现在的需求是一次读取文件中的一部分,依次读取完。
之前用字节流偶尔出现乱码,最后改成一次读取一行了。import java.io.{BufferedReader, InputStreamReader}
import org.apache.hadoop.fs.FSDataInputStream
/**
* Created by wx on 2017/7/25.
*/
object ReadHDFSFileByLine {
def main(args: Array[String]) {
var inputStream: FSDataInputStream = null
var bufferedReader: BufferedReader = null
try {
/* inputStream = HDFSUtil.getFSDataInputStream("hdfs://master:9000/TestData/aviation7/part-00018")
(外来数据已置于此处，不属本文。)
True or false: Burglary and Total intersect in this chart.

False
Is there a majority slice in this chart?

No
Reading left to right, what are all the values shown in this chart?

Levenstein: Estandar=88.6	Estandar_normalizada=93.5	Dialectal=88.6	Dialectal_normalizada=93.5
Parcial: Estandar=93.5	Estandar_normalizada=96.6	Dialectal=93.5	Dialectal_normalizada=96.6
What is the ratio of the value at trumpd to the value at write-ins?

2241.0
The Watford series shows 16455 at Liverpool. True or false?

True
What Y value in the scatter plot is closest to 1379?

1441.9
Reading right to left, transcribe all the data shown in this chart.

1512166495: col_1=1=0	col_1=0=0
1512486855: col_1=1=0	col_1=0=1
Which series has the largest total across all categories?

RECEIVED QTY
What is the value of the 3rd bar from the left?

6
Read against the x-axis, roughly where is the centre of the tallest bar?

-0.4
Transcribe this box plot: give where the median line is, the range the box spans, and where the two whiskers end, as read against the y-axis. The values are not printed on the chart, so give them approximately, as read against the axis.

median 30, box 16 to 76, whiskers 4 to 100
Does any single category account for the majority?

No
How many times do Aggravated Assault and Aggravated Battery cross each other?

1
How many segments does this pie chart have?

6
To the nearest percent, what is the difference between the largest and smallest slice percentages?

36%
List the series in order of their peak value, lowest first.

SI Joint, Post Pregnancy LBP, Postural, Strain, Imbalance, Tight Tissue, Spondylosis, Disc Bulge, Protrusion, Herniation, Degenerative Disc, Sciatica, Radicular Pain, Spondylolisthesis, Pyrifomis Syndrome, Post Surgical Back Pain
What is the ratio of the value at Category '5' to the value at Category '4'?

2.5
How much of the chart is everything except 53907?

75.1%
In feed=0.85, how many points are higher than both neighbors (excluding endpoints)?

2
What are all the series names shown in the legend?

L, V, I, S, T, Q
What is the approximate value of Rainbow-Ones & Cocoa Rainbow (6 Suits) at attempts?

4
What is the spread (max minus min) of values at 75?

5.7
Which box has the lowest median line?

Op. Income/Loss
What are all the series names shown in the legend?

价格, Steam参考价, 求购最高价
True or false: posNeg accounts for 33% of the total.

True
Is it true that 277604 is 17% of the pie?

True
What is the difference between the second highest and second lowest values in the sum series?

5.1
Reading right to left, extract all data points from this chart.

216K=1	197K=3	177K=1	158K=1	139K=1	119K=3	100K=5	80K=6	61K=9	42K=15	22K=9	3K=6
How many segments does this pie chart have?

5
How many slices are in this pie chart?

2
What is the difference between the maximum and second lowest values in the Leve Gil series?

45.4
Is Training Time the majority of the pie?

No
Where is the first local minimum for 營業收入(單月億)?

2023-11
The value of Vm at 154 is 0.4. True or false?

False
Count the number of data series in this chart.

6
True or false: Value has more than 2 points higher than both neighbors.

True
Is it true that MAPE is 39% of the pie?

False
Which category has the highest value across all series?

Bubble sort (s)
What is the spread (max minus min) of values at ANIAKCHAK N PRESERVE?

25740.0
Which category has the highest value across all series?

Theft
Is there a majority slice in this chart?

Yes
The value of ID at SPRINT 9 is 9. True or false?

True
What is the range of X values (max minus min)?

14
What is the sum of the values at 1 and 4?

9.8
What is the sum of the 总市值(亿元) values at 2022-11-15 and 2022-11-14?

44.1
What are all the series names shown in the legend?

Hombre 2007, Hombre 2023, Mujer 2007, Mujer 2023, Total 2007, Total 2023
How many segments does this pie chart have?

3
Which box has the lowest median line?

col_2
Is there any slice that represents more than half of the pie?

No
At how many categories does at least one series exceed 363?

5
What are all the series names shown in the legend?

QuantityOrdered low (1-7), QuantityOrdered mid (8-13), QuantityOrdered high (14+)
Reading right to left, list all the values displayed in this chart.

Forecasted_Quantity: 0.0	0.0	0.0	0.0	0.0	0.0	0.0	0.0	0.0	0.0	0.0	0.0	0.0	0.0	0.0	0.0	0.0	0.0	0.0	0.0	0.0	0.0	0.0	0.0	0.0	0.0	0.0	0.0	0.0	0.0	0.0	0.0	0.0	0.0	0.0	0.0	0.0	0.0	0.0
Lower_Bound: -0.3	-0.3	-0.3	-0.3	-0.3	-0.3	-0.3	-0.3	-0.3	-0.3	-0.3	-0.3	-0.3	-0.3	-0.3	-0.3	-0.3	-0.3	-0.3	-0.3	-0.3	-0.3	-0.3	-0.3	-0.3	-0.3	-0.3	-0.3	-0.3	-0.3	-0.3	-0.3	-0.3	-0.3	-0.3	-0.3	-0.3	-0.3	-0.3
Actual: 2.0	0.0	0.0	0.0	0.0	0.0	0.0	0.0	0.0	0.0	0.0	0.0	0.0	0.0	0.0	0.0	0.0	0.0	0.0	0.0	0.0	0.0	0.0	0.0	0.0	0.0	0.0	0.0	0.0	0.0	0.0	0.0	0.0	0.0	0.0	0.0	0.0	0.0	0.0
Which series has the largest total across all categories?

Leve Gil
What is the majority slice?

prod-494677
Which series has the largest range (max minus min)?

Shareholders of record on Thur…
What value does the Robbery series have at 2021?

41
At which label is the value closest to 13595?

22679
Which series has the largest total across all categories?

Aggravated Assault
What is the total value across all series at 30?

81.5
bufferedReader = new BufferedReader(new InputStreamReader(inputStream))
var lineTxt:String=null
var count = 1
// 这样写就是死循环,无法跳出,我很郁闷改用下面的就好了
while ((lineTxt= bufferedReader.readLine()) != null) {
println(count + "\t" + lineTxt)
count += 1
//让程序暂停睡眠一下
Thread.sleep(1)
}*/
//获取到HDFS的输入流,可以参考上一篇文档
inputStream = HDFSUtil.getFSDataInputStream("hdfs://master:9000/TestData/aviation7/part-00018")
//转成缓冲流
bufferedReader = new BufferedReader(new InputStreamReader(inputStream))
//一次读取一行
var lineTxt: String = bufferedReader.readLine()
var count = 1
while (lineTxt != null) {
println(count + "\t" + lineTxt)
count += 1
lineTxt = bufferedReader.readLine()
//让程序暂停睡眠一下
Thread.sleep(1)
}
} catch {
case e: Exception => e.printStackTrace()
} finally {
if (bufferedReader != null) {
bufferedReader.close()
}
if (inputStream != null) {
HDFSUtil.close
}
}
}
}